The Next Logical Step

Our third graders have officially entered into the realm of coding in the library. Many students have experience either through summer camp programs or on their own at home with coding, but few have explored the basic skills of coding,  namely logic and problem solving. If you search the Internet for coding activities your browser will burst with new online programs, some free some not, that teach young students how to program. However, often a very important skill is overlooked, that of really thinking like a programmer. To become true coders students need to learn to think logically and to problem solve. Students who lack these skills will often become frustrated as the programs they envision do not become reality. This is because students consider programming bugs to be problems within the computer instead of what they are, a mistake made by the person writing the code, the programmer.

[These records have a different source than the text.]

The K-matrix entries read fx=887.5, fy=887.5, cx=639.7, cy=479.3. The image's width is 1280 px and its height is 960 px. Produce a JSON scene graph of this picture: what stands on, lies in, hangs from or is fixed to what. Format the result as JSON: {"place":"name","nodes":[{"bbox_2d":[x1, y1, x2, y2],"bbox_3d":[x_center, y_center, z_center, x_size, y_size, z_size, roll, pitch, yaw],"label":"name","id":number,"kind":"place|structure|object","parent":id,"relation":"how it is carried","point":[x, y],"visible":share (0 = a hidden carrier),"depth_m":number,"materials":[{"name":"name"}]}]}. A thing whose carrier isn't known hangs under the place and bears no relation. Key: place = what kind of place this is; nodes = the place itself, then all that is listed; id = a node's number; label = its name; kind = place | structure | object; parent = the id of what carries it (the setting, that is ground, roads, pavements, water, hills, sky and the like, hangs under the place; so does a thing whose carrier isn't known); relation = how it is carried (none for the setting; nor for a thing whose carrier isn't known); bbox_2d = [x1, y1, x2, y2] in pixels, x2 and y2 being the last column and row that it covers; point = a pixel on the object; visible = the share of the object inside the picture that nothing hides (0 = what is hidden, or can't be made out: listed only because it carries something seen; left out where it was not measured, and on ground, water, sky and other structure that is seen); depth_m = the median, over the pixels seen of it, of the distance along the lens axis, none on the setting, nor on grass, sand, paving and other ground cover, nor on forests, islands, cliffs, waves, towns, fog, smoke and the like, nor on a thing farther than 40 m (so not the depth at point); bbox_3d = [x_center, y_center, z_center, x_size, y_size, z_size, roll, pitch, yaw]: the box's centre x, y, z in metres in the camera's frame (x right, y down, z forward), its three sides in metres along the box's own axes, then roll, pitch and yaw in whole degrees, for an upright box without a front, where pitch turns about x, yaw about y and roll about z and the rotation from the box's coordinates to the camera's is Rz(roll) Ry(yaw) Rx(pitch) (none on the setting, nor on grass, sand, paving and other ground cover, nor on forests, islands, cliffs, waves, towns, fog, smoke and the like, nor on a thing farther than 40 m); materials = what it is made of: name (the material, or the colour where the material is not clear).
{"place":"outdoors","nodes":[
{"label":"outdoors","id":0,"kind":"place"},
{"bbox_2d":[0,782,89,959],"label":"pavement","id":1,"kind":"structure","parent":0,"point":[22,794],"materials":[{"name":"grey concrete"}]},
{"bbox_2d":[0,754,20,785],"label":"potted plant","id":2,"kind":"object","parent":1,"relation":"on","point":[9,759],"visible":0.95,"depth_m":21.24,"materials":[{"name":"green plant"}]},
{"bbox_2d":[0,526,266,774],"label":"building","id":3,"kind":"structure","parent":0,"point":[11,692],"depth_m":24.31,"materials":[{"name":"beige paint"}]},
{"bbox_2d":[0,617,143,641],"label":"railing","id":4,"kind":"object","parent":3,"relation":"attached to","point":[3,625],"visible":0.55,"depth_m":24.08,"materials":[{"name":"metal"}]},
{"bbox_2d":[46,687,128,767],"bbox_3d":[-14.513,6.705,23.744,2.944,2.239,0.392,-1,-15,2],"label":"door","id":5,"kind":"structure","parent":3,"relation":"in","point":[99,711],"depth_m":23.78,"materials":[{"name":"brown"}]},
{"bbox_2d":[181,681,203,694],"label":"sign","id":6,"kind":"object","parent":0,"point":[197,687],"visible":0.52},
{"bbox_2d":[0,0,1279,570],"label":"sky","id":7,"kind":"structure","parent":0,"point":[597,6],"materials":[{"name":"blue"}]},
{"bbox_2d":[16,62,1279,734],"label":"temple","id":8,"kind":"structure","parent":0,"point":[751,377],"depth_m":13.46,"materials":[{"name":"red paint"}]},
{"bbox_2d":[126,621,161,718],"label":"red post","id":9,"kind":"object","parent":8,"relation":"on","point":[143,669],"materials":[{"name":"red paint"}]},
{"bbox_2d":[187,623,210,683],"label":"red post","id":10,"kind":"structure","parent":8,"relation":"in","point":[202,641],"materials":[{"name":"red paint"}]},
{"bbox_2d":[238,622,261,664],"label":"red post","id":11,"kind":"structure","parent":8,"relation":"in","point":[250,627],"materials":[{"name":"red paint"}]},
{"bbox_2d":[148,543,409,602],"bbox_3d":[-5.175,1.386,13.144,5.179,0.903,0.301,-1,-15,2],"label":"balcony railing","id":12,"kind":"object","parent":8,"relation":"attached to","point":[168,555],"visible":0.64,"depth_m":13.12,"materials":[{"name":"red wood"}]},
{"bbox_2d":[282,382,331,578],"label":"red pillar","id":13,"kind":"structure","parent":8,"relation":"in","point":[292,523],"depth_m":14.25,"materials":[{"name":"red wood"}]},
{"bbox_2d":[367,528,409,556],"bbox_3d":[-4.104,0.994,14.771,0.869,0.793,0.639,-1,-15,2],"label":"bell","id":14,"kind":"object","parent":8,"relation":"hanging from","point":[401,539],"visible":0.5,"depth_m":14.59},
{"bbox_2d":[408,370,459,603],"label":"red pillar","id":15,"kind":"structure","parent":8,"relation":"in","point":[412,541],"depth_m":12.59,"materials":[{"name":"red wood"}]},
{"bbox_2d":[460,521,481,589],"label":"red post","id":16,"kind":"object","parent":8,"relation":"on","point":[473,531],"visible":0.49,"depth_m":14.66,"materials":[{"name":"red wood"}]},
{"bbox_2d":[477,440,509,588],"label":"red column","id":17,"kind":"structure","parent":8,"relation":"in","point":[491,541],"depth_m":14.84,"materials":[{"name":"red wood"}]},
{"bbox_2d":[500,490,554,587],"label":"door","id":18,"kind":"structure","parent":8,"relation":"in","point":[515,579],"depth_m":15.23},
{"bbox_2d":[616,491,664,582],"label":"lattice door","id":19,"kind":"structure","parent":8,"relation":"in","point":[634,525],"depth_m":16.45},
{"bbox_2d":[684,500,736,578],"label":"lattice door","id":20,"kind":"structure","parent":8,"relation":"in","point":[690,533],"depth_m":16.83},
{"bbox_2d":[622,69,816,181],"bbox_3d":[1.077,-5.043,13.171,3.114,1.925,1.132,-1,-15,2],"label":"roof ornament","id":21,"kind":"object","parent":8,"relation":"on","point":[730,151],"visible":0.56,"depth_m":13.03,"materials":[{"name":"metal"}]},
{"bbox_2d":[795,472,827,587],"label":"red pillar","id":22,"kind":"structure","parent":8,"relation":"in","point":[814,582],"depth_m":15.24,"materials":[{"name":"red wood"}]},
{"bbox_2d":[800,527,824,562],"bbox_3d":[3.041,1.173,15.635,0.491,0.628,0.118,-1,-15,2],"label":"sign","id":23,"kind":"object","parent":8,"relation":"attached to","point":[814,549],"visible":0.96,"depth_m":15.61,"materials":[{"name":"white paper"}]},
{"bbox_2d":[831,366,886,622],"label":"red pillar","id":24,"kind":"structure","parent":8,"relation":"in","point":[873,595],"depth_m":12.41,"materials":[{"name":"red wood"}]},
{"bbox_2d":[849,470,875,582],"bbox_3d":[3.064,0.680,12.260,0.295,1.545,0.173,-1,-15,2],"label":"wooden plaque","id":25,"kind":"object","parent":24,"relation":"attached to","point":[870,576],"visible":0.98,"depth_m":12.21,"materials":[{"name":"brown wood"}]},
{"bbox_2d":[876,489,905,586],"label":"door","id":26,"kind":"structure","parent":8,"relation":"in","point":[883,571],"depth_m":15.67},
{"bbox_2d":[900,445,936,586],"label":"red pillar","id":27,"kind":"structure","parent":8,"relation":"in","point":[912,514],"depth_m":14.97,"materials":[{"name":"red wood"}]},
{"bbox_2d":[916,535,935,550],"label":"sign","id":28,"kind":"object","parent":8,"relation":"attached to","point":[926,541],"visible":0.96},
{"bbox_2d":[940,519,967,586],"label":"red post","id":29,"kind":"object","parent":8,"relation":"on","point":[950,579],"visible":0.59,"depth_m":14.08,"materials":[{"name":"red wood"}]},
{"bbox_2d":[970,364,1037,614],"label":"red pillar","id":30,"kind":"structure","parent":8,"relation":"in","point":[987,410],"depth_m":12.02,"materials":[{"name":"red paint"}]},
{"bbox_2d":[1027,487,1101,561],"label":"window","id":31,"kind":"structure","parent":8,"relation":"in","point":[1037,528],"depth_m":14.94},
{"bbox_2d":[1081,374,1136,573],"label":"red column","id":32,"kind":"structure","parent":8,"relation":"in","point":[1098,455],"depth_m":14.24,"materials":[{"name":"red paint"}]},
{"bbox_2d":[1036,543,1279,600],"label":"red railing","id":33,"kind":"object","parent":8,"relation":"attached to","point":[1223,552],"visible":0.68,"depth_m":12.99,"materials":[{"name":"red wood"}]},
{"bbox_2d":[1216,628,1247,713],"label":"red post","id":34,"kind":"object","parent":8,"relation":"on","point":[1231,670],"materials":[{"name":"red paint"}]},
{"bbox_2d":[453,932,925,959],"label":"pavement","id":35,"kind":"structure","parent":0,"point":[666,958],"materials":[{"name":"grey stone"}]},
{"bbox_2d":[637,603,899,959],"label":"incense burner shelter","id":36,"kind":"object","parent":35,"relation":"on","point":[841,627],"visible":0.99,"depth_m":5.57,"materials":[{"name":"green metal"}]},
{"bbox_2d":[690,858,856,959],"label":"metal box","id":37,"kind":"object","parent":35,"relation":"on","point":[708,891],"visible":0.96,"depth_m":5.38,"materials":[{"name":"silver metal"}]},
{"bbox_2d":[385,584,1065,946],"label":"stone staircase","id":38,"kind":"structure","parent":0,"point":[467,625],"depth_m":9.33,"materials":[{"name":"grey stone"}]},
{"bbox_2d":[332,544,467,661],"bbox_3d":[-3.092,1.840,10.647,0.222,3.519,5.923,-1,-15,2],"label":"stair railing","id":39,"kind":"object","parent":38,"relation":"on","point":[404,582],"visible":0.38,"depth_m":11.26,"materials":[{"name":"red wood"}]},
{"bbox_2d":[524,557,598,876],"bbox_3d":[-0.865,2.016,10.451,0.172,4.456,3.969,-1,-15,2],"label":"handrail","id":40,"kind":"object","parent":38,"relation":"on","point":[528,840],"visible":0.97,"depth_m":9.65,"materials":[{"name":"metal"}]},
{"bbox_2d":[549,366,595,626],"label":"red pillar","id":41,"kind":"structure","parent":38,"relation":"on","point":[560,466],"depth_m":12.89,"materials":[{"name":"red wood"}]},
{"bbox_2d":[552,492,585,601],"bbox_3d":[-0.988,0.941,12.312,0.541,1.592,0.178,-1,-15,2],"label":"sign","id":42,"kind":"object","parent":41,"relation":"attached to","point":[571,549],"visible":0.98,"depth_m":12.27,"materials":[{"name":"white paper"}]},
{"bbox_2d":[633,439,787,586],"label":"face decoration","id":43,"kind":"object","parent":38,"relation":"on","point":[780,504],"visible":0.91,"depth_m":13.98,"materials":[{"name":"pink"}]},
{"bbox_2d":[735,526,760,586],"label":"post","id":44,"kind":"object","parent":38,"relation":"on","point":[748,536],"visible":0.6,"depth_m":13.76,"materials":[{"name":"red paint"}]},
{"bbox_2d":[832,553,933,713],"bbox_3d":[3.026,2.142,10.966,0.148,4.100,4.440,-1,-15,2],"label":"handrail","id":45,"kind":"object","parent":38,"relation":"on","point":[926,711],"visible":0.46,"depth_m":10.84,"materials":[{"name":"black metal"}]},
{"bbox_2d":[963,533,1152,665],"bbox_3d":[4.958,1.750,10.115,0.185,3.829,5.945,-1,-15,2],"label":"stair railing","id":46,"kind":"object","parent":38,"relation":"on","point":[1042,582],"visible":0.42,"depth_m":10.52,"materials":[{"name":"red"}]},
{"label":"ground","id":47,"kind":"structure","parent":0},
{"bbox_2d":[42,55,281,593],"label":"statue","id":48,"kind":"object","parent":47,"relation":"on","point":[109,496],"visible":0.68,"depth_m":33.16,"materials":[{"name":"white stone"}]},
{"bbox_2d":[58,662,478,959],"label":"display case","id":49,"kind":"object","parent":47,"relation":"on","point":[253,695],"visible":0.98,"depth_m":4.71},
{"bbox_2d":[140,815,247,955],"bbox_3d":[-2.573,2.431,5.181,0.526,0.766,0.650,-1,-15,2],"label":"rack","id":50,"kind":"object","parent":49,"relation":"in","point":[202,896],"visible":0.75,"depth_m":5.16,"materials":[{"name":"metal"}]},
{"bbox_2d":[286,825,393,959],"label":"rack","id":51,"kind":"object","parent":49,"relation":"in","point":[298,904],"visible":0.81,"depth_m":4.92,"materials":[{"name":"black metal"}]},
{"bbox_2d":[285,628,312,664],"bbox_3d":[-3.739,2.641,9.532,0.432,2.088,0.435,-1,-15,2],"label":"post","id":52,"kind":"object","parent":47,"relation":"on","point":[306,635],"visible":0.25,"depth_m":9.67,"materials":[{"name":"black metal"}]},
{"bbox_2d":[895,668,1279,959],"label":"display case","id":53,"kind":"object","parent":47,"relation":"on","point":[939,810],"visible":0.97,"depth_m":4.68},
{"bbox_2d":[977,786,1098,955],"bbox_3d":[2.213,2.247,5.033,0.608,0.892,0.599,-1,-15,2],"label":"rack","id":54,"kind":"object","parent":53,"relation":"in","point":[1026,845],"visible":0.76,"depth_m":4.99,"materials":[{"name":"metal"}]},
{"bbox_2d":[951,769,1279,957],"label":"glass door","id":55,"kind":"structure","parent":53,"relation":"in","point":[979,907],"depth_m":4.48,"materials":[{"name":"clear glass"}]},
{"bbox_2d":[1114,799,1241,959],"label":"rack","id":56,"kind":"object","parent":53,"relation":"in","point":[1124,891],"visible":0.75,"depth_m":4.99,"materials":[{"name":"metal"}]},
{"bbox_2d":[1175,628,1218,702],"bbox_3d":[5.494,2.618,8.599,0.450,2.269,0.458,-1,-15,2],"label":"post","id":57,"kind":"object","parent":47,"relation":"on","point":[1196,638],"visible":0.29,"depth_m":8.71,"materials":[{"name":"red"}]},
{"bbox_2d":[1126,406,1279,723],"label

This means that we start coding off the computer. Our third graders are working on their logical thinking and problem solving skills. In addition we emphasize that computers are not really smart, rather it is the person creating the program with the real brains. A computer will do nothing it is not instructed to do. Our first lesson was having students create simple pictures using lines and colors. They then had to create instruction cards for another member of the class to replicate the same picture. This lead to much laughing but through the merriment students were lead to understand that it was not the person following the instructions, but rather the instructions themselves which were bugged. This lead to interesting conversation about how they could have made the code simpler, easier to follow and was the order of the directions correct? How did a person know where to put the yellow line?

We followed this activity with another short pairing we called Caller and Drawer. Paired students were given a picture made with shapes. Sitting back to back, one student called out instructions on how to create the picture, while the other student drew the shapes with the directions. Again, there was much hilarity as the students shared their pictures, however, this time students were working much harder to get their ideas across. We discussed how clear, short directions were most effective. As a bonus, this also lead to a discussion about how we all communicate a little differently and that we need to be open to each other and seek to listen to understand.

Presently, the students are applying their skills to board games. We have grouped the students into fours with some groups playing Mouse Mania while others are playing Make’n’Break. The Mouse Mania is a simple straight forward coding game, however, we have used the adapted version of the rules for Make’n’Break. Similar to the Caller and Drawer game. Students played in pairs and worked to have their partner build the image they were assigned on the card.

The students are really enjoying the game play even as I continue to circle back emphasizing the skills they are learning through the play. Because students want to become better players, they are listening to advice and thinking more about how they can more logically approach their tasks. The students will be moving onto the online coding application, Scratch, in a few weeks, once they have time to establish and build some basic skills.

As with all skill development and mastery, some students will cement the skills very quickly while others will establish mastery at their own rate. Giving ample opportunity for the game play followed by discussion provides practice for students. This is a new way of introducing coding skills for me, so I am excited to see how these students approach Scratch, compared with classes I’ve taught in the past.